Problem description:
All lines of the records below that contain the word "bold" must be listed.

Collected data:
# # # # # # #
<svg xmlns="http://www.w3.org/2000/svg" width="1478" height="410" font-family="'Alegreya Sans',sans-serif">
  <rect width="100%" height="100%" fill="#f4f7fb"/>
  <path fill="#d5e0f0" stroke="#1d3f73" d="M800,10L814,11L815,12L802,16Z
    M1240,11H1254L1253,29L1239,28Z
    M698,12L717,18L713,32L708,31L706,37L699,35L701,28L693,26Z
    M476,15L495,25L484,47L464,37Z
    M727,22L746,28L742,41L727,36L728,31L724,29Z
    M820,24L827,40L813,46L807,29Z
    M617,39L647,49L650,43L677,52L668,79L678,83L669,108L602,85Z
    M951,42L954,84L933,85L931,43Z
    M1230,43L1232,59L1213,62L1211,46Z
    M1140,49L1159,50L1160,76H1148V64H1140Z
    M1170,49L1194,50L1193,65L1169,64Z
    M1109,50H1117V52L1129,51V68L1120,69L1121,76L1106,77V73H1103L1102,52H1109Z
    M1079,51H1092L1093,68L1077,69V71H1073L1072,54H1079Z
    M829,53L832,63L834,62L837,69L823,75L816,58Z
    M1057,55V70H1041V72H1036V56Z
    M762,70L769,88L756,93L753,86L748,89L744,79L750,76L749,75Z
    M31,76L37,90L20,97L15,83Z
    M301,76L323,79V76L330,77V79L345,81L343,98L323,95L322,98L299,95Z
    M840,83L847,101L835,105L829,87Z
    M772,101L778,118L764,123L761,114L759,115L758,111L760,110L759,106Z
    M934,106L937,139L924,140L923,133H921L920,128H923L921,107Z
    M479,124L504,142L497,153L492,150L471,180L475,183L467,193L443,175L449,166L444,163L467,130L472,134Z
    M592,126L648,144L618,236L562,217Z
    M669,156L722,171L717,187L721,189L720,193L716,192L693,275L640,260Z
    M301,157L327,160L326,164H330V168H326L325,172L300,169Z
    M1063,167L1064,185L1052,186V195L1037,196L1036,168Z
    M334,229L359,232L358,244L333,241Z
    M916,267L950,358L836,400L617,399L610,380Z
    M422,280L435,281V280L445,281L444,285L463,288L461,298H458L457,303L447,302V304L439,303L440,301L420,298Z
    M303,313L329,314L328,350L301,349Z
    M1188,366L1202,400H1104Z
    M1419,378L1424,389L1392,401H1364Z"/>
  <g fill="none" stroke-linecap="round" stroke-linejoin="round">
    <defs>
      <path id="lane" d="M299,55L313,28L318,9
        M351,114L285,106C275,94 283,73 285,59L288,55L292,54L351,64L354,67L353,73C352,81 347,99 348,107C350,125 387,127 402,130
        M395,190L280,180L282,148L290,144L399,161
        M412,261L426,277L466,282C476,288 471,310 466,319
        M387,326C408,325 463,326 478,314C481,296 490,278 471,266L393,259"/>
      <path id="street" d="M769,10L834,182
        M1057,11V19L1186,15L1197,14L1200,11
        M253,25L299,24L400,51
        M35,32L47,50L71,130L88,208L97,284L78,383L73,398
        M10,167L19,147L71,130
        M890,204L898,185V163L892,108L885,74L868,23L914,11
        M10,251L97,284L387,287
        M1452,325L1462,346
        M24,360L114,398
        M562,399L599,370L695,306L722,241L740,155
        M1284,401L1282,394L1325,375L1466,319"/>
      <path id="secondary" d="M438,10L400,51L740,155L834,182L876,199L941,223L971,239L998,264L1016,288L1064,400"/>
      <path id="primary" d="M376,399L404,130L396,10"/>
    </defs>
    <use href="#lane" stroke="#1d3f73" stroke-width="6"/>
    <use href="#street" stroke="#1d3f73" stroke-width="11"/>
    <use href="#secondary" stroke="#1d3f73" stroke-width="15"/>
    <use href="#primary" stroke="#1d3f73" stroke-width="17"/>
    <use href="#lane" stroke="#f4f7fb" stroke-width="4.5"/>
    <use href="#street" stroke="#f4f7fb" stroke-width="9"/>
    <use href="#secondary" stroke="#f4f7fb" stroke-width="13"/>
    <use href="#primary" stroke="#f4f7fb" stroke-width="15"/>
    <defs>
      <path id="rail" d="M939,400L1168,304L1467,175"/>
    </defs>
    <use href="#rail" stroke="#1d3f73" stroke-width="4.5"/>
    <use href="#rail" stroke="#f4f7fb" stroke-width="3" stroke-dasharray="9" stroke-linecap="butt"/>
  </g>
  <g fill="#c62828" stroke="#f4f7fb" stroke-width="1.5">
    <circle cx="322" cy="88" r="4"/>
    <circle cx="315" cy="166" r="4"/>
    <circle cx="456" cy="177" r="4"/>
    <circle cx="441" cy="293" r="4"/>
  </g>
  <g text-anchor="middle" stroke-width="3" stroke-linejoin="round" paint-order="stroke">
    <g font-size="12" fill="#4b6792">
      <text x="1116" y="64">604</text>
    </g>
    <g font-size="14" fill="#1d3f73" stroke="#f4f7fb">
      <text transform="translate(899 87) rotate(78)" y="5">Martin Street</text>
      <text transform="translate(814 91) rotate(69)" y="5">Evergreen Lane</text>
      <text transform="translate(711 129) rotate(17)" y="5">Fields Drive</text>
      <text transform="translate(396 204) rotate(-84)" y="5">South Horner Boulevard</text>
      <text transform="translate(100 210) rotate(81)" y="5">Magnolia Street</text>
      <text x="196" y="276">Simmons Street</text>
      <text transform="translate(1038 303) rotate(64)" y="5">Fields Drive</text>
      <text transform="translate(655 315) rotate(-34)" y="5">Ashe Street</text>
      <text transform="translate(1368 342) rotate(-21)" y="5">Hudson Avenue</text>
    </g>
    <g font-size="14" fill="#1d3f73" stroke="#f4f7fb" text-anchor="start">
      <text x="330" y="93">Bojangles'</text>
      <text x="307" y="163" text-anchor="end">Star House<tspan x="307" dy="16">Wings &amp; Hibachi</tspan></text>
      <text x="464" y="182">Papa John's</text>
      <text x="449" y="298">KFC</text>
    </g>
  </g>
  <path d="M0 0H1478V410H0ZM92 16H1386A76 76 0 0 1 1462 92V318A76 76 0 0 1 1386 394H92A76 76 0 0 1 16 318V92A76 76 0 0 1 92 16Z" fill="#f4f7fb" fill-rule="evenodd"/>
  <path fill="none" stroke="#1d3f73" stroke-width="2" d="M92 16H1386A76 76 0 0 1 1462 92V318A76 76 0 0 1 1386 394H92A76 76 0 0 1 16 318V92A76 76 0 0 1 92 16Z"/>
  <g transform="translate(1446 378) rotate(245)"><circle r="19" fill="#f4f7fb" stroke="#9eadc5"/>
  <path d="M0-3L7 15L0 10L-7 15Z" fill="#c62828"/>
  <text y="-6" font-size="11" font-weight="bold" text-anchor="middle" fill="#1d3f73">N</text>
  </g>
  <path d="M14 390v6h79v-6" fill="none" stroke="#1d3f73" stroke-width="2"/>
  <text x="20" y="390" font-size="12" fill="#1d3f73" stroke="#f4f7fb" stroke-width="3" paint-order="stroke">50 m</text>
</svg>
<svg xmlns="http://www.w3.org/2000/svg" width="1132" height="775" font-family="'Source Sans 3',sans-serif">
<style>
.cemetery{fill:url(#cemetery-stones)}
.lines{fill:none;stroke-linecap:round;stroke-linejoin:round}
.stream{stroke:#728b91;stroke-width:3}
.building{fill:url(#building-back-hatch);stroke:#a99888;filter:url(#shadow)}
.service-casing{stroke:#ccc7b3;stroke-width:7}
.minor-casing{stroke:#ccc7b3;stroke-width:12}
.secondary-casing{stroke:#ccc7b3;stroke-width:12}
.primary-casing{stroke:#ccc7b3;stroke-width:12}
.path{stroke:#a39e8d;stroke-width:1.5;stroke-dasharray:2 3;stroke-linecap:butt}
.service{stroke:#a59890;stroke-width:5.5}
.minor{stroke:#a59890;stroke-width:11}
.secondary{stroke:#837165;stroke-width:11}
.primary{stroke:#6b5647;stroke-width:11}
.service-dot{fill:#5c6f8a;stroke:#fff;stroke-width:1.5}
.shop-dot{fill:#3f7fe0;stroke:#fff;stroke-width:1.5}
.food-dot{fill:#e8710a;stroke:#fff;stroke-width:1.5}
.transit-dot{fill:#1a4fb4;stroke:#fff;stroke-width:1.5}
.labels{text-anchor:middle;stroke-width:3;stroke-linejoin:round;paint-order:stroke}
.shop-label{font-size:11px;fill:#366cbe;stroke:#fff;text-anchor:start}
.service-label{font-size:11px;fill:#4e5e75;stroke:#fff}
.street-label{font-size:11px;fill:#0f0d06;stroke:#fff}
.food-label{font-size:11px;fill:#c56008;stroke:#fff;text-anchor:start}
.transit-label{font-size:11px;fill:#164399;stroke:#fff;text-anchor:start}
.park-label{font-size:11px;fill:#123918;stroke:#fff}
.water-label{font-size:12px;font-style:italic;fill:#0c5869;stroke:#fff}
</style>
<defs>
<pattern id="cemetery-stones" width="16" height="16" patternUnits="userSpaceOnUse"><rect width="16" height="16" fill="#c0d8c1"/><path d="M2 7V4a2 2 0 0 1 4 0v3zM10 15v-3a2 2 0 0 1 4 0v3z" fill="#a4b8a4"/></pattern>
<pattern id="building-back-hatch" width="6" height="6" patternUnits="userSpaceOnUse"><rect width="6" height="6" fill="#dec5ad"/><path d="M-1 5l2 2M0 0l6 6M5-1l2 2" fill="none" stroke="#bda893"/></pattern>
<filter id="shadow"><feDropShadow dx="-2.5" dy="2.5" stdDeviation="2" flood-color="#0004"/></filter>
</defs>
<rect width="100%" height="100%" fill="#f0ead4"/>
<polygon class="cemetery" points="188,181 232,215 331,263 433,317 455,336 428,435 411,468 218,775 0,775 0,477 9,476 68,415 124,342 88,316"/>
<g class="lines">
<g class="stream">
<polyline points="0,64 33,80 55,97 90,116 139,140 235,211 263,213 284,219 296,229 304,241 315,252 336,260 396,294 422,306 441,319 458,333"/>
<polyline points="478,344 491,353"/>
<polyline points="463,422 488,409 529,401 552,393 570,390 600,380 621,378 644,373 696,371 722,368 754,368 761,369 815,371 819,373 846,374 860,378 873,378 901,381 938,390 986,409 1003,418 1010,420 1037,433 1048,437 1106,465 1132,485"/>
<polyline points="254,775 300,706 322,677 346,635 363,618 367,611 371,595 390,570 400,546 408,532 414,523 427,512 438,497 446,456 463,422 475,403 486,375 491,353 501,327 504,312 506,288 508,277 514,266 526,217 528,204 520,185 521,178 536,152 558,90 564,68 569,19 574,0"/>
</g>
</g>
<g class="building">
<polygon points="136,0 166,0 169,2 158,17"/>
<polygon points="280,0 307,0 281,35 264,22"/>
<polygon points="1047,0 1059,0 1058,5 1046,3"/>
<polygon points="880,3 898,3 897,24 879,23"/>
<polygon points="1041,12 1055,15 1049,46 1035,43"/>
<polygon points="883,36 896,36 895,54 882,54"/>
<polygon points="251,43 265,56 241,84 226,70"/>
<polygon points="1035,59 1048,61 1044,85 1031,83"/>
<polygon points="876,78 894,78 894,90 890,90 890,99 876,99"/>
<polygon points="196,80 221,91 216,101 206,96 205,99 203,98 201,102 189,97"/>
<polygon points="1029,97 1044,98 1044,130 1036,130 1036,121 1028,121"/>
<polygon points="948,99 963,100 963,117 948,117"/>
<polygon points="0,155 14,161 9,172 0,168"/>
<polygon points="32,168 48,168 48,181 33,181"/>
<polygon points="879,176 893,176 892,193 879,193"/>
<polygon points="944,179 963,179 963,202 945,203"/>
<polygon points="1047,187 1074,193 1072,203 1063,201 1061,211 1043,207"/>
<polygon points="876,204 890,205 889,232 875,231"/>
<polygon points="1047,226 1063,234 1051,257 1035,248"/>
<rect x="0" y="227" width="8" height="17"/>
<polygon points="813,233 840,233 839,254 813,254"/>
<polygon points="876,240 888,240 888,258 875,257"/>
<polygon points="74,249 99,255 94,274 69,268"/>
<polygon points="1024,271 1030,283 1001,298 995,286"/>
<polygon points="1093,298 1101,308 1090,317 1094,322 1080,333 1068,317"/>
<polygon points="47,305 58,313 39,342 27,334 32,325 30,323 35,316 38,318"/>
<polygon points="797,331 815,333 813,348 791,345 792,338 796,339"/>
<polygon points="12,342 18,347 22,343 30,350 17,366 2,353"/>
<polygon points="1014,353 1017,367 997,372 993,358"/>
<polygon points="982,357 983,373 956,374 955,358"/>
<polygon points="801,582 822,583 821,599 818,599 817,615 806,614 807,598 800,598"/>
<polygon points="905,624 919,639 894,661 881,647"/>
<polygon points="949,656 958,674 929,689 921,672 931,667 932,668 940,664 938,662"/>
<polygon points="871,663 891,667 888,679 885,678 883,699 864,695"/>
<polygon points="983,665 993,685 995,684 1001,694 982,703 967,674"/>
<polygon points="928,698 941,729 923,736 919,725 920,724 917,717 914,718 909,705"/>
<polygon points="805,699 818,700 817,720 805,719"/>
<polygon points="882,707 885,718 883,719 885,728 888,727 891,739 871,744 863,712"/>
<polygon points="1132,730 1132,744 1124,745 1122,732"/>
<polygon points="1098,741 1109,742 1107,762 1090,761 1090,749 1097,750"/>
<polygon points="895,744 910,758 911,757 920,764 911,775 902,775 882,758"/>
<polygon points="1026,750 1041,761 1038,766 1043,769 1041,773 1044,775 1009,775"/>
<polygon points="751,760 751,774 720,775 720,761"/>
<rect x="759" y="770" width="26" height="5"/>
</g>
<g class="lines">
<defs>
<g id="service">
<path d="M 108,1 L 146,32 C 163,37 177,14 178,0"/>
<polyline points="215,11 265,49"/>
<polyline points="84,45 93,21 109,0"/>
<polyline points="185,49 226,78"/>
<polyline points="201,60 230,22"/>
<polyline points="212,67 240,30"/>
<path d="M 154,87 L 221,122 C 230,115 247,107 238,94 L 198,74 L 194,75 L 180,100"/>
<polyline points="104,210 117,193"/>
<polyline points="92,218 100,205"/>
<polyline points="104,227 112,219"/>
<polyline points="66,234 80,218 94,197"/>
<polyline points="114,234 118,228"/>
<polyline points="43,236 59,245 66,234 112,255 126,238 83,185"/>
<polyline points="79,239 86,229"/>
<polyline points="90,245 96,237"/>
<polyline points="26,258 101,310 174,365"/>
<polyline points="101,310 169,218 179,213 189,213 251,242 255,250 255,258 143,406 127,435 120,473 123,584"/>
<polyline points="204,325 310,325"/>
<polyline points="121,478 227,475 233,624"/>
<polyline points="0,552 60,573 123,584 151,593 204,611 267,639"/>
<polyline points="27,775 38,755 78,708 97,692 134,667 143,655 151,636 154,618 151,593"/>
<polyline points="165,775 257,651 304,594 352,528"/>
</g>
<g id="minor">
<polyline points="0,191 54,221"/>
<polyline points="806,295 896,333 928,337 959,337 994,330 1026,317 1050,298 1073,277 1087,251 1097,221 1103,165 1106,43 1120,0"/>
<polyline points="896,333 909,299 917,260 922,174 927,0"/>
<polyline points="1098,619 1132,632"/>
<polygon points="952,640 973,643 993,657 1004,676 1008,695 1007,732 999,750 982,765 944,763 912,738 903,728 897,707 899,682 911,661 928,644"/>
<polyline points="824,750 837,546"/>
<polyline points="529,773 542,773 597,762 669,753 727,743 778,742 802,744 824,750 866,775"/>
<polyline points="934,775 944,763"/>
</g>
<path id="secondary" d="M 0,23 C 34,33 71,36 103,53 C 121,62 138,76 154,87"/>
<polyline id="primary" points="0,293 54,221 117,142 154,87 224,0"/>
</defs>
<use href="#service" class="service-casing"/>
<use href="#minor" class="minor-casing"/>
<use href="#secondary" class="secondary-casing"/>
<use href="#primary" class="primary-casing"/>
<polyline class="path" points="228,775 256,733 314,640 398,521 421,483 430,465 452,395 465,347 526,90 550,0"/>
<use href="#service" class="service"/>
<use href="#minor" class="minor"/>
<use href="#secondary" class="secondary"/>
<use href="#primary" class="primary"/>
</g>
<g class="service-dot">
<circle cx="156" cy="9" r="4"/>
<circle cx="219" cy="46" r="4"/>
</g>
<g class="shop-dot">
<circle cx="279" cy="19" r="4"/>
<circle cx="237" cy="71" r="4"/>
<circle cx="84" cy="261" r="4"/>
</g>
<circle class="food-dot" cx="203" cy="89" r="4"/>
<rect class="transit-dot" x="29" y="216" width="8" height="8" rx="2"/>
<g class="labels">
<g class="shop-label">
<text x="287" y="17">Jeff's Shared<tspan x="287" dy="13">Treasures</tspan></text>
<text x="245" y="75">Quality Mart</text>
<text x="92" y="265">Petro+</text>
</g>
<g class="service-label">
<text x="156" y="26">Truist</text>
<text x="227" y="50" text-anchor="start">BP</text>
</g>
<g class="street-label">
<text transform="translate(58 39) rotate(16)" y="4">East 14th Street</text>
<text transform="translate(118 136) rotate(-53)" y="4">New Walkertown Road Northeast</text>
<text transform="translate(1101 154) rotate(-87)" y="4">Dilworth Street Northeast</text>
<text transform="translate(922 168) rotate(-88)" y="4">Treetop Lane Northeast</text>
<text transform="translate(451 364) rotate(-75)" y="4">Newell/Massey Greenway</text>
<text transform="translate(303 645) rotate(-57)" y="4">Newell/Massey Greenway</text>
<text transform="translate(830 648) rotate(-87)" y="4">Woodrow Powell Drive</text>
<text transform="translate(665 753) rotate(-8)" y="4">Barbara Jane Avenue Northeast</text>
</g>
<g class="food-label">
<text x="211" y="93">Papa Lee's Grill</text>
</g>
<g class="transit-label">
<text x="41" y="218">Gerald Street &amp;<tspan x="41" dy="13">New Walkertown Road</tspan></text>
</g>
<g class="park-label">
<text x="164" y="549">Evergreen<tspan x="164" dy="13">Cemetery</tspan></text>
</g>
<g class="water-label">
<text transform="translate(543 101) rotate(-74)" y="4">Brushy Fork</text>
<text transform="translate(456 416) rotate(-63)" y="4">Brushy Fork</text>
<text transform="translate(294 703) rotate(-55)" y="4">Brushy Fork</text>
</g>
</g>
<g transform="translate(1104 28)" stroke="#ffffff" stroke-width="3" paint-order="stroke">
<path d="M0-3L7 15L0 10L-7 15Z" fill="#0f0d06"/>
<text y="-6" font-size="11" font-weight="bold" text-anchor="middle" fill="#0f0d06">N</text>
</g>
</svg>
# # # # # # #
Response for this exercise:
  <text y="-6" font-size="11" font-weight="bold" text-anchor="middle" fill="#1d3f73">N</text>
<text y="-6" font-size="11" font-weight="bold" text-anchor="middle" fill="#0f0d06">N</text>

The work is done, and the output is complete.